Excerpt ::
1,4-Diazacycloheptane
- Names: Preferred IUPAC name 1,4-Diazepane

Identifiers
- CAS Number: 505-66-8;
- 3D model (JSmol): Interactive image;
- ChemSpider: 61471;
- ECHA InfoCard: 100.007.288
- EC Number: 208-016-1;
- PubChem CID: 68163;
- UNII: 95CL167W8T;
- CompTox Dashboard (EPA): DTXSID1060130 ;

Properties
- Chemical formula: C_{5}H_{12}N_{2}
- Molar mass: 100.165 g·mol^{−1}
- Appearance: Colorless oily solid
- Melting point: 42 °C (108 °F; 315 K)
- Boiling point: 168–170 °C (334–338 °F; 441–443 K)

= 1,4-Diazacycloheptane =

1,4-Diazacycloheptane is an organic compound with the formula (CH_{2})_{5}(NH)_{2}. This cyclic diamine is a colorless oily liquid that is soluble in polar solvents. It is studied as a chelating ligand. The N-H centers can be replaced with many other groups.

Things to do ::
- A) Answer these questions from the entry on 1,4-diazacycloheptane.
(i) What CAS number is listed for the compound?
(ii) What is its preferred IUPAC name?
(iii) What is the compound studied as?
- B) Revise the passage of the entry on 1,4-diazacycloheptane that begins at "- Boiling point: 168–170" and stops after "many other groups.", replacing "polar solvents" with "organic solvents".

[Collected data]

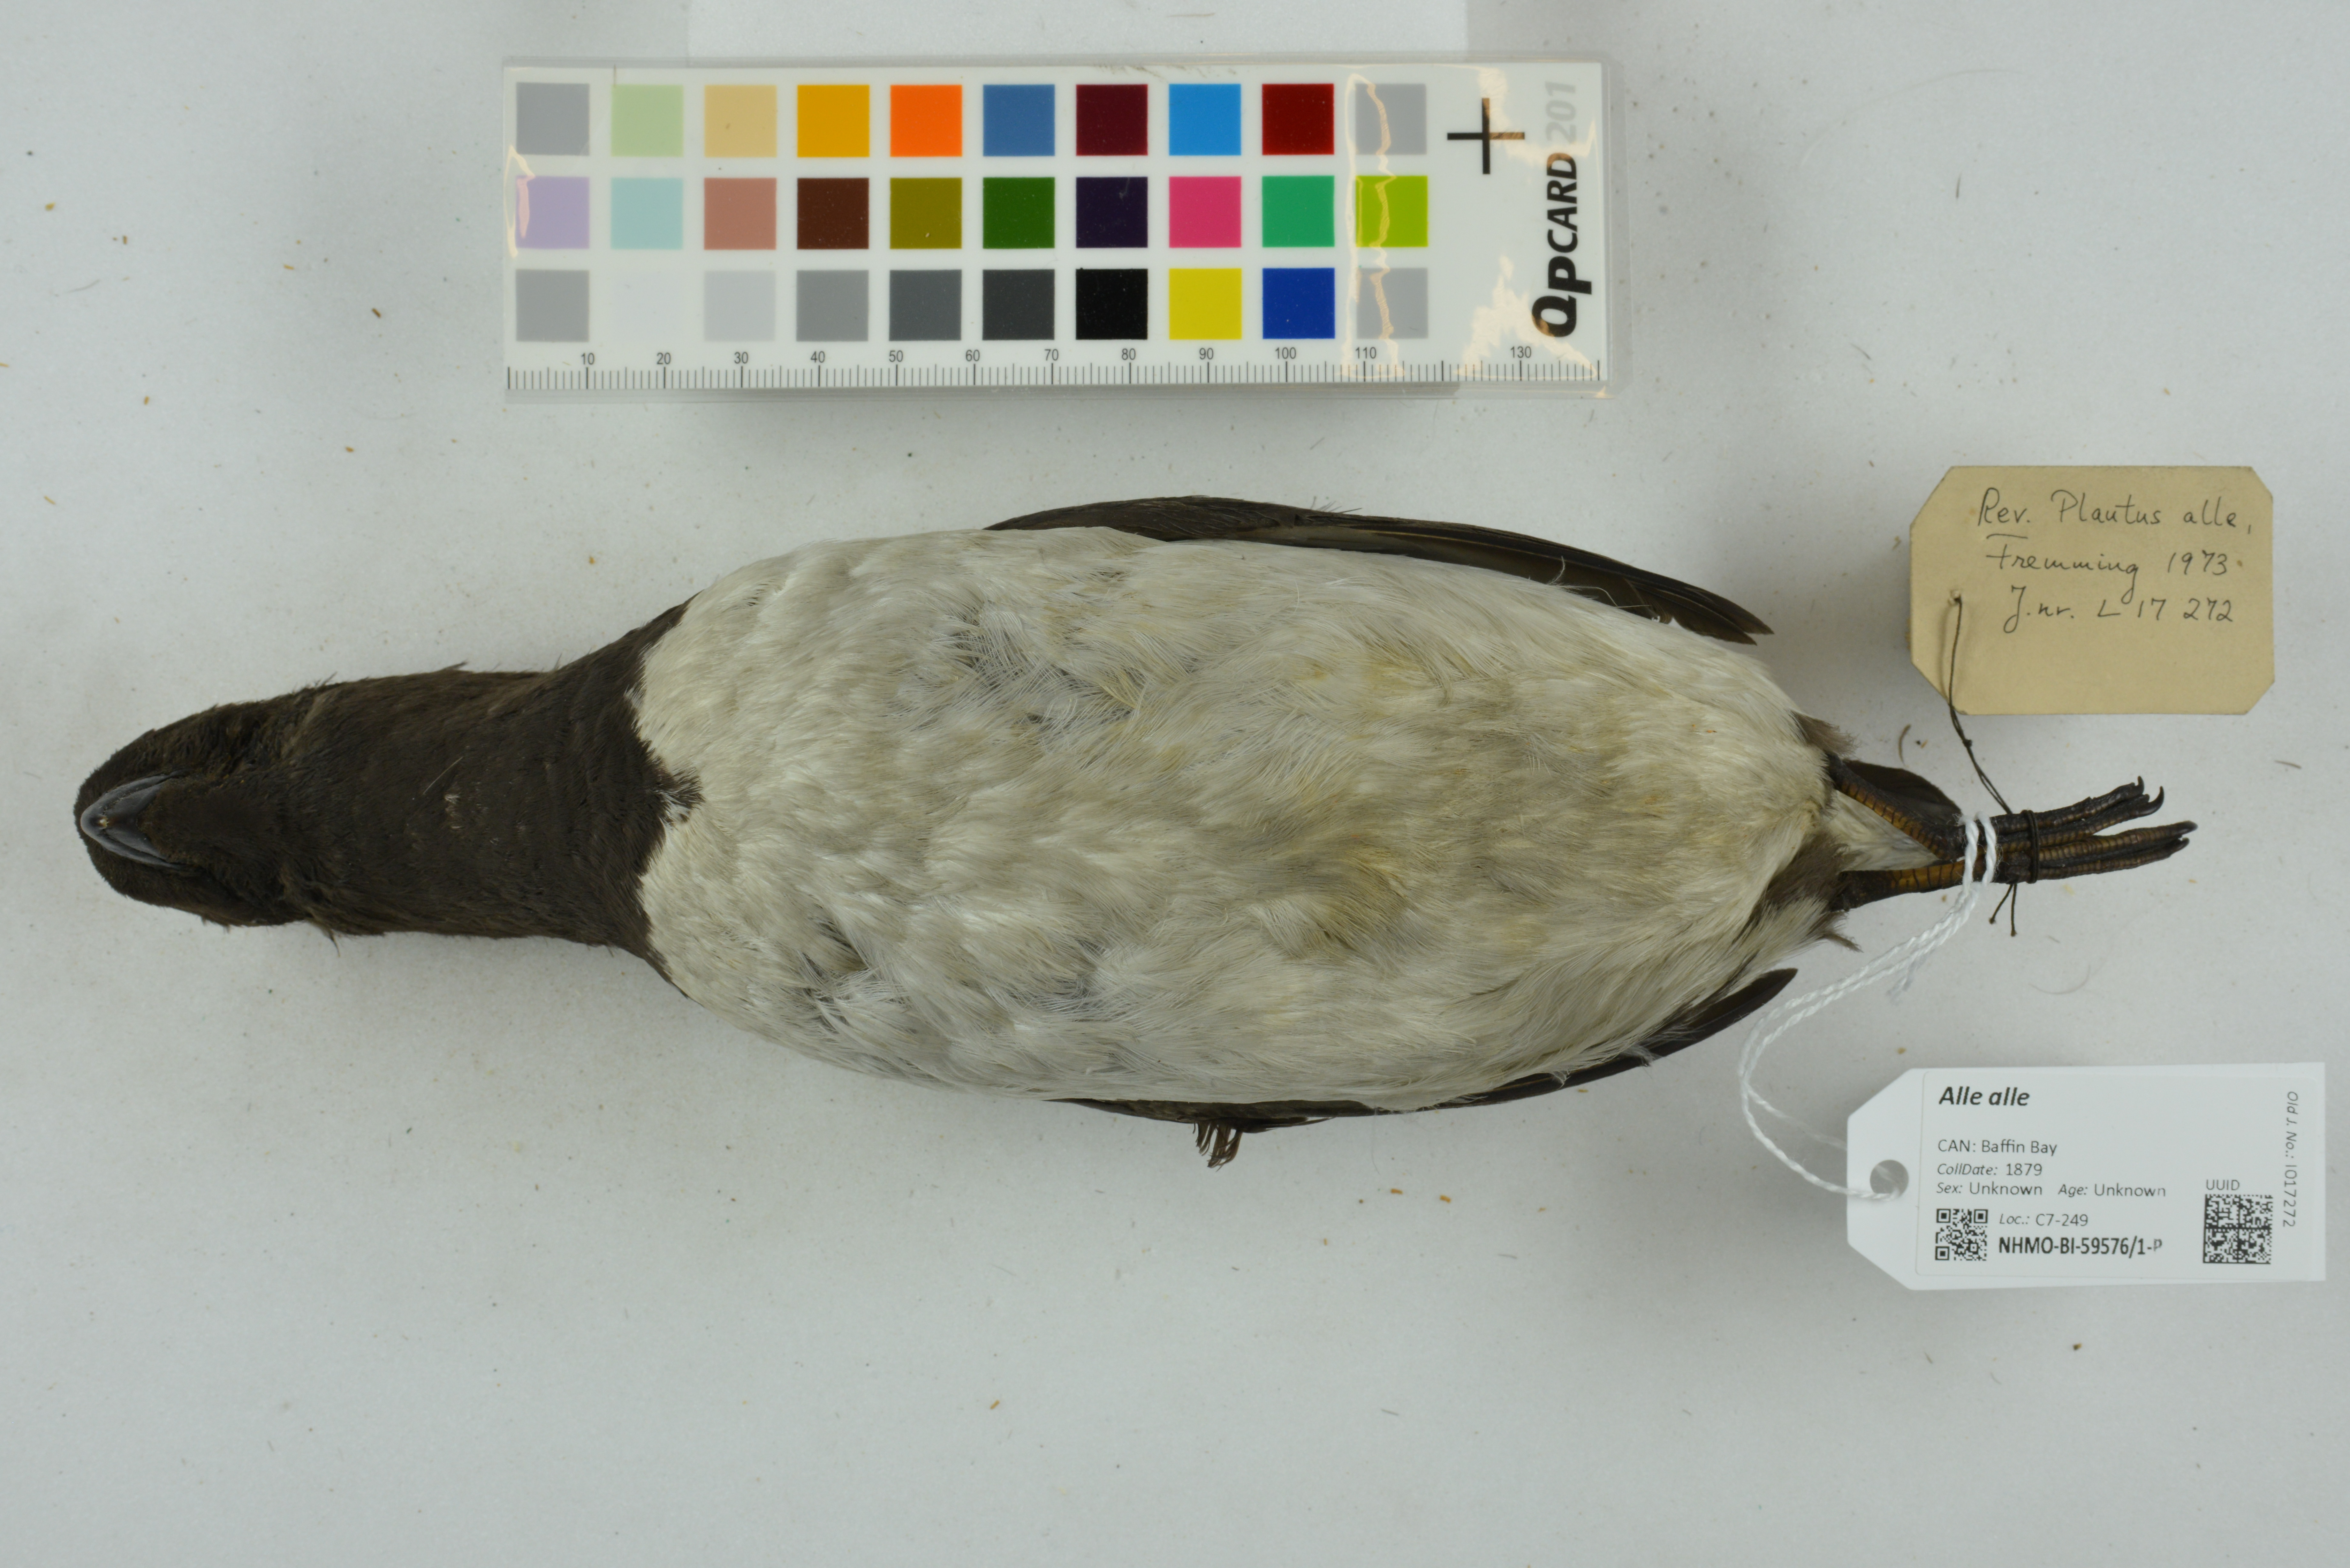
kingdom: Animalia
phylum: Chordata
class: Aves
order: Charadriiformes
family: Alcidae
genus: Alle
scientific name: Alle alle
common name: Little auk
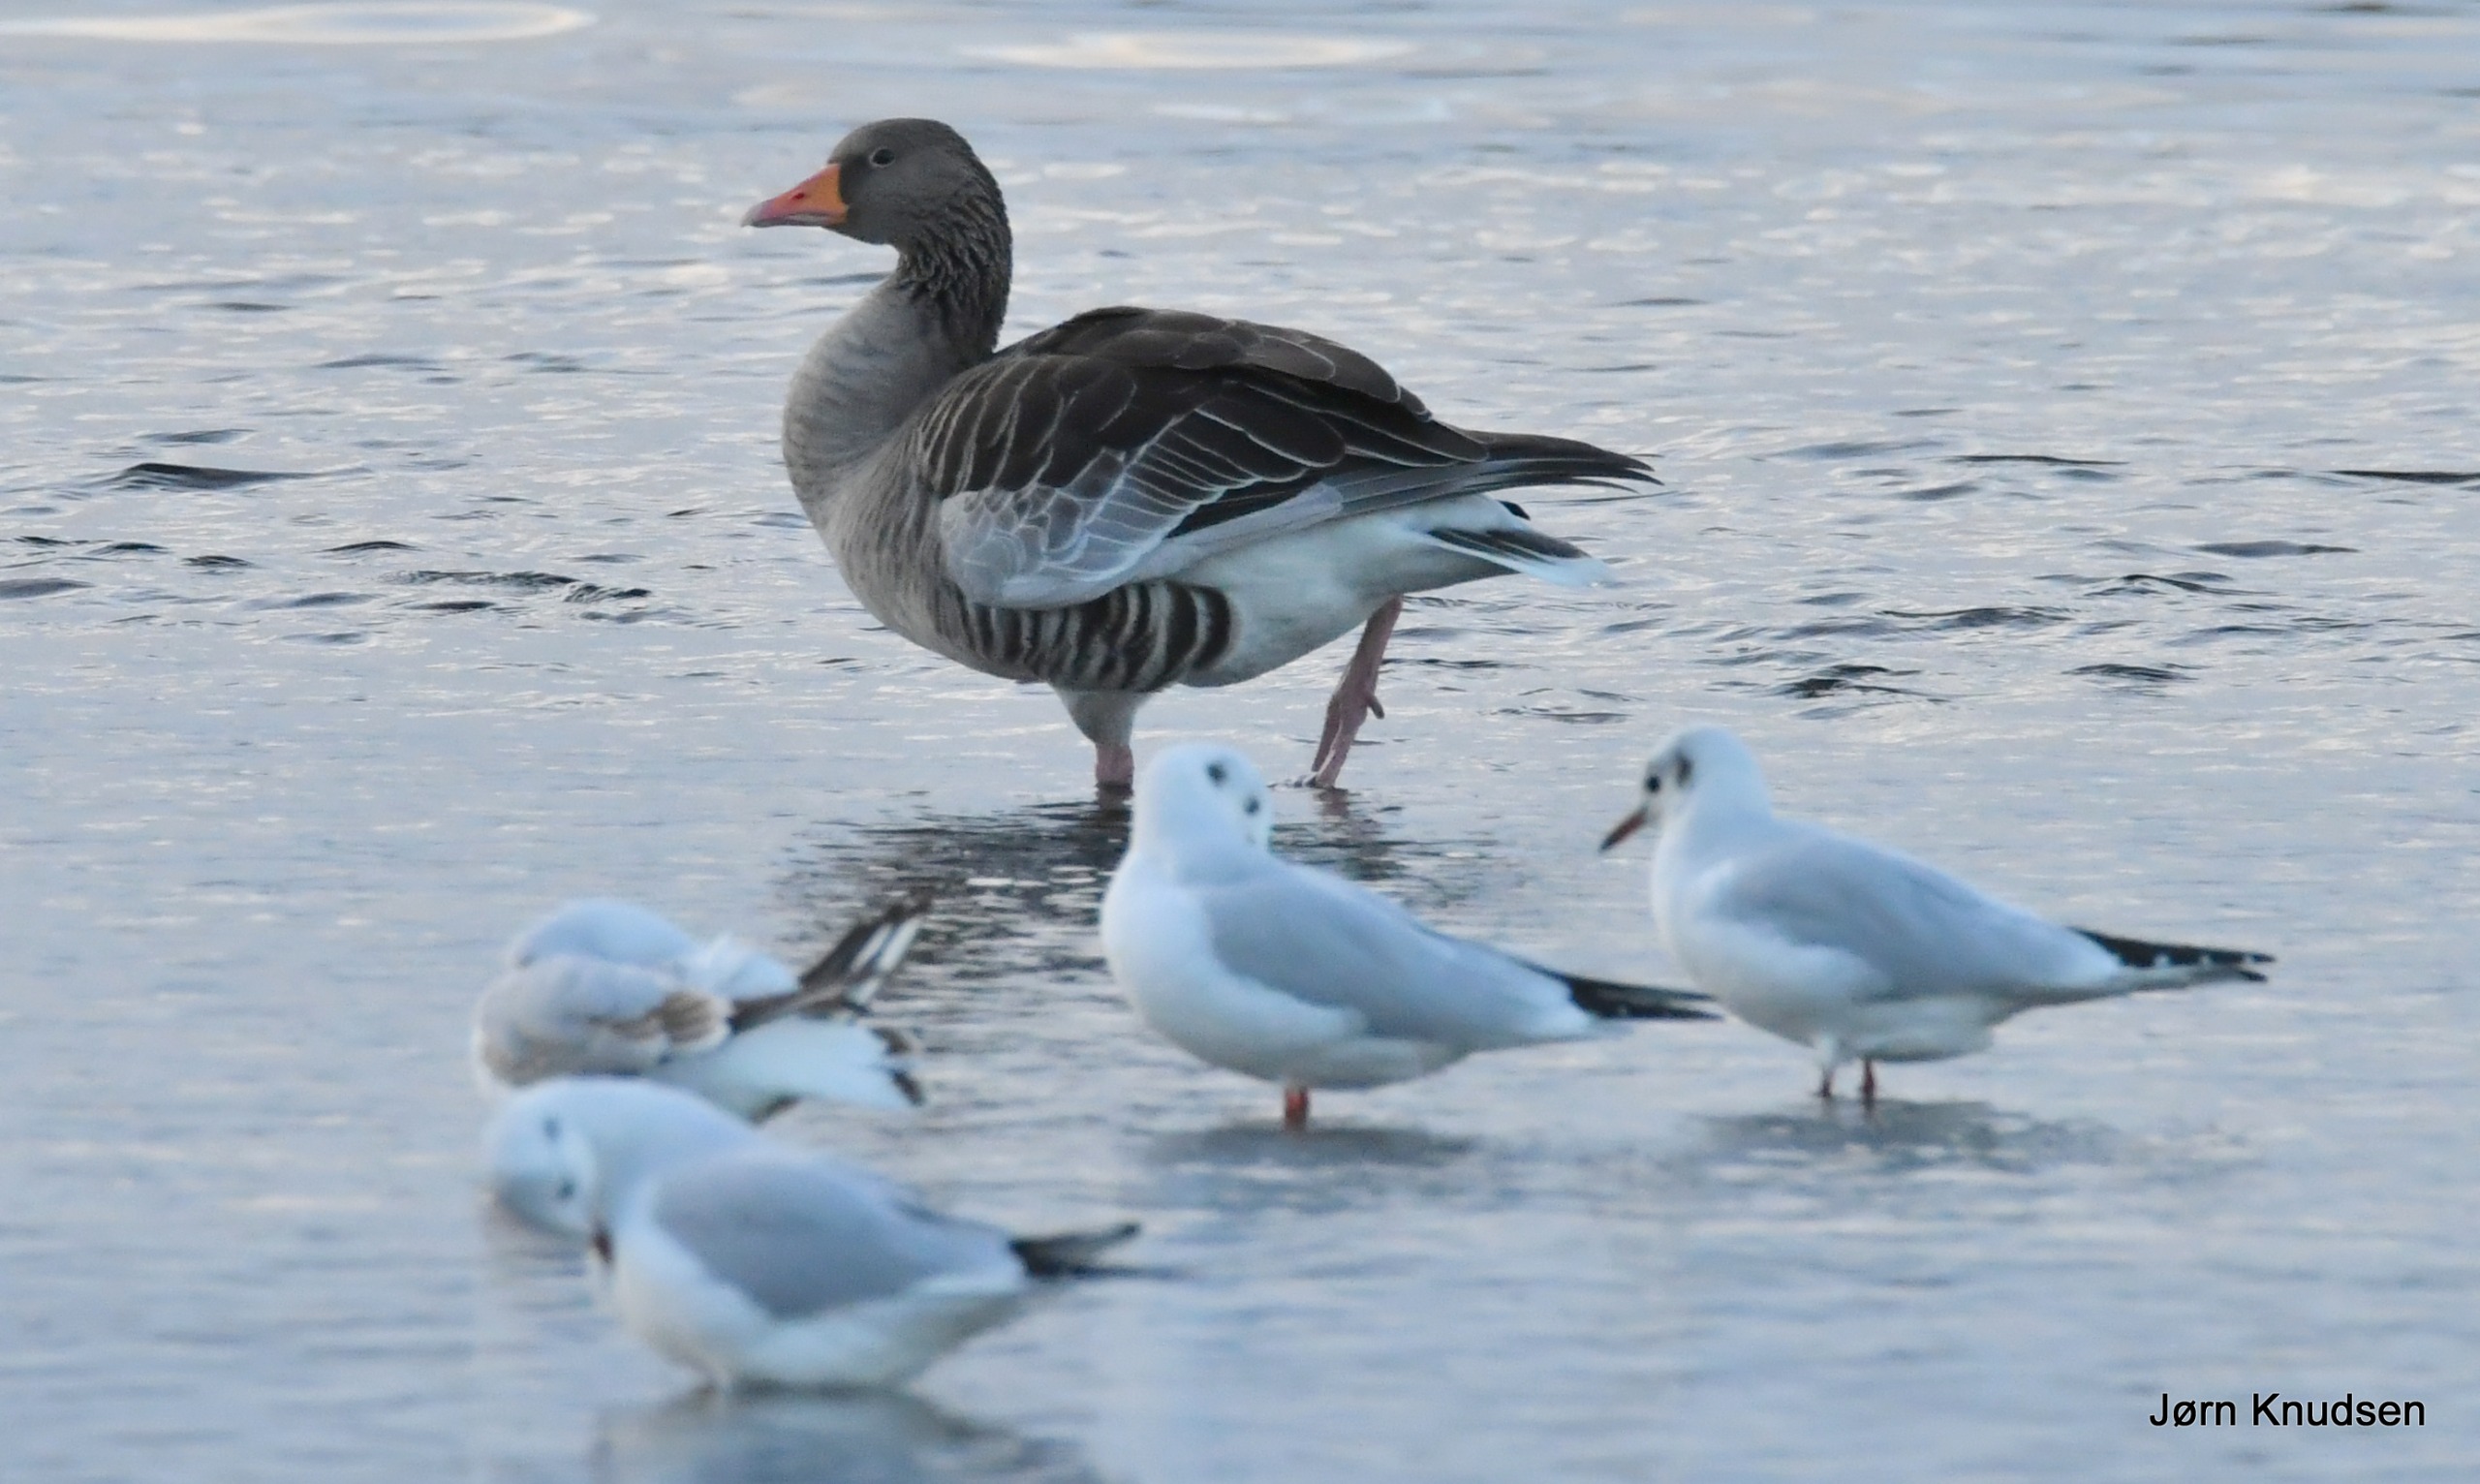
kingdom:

Solution list ::
- A)
(i) 505-66-8
(ii) 1,4-Diazepane
(iii) A chelating ligand

- B)
- Boiling point: 168–170 °C (334–338 °F; 441–443 K)

= 1,4-Diazacycloheptane =

1,4-Diazacycloheptane is an organic compound with the formula (CH_{2})_{5}(NH)_{2}. This cyclic diamine is a colorless oily liquid that is soluble in organic solvents. It is studied as a chelating ligand. The N-H centers can be replaced with many other groups.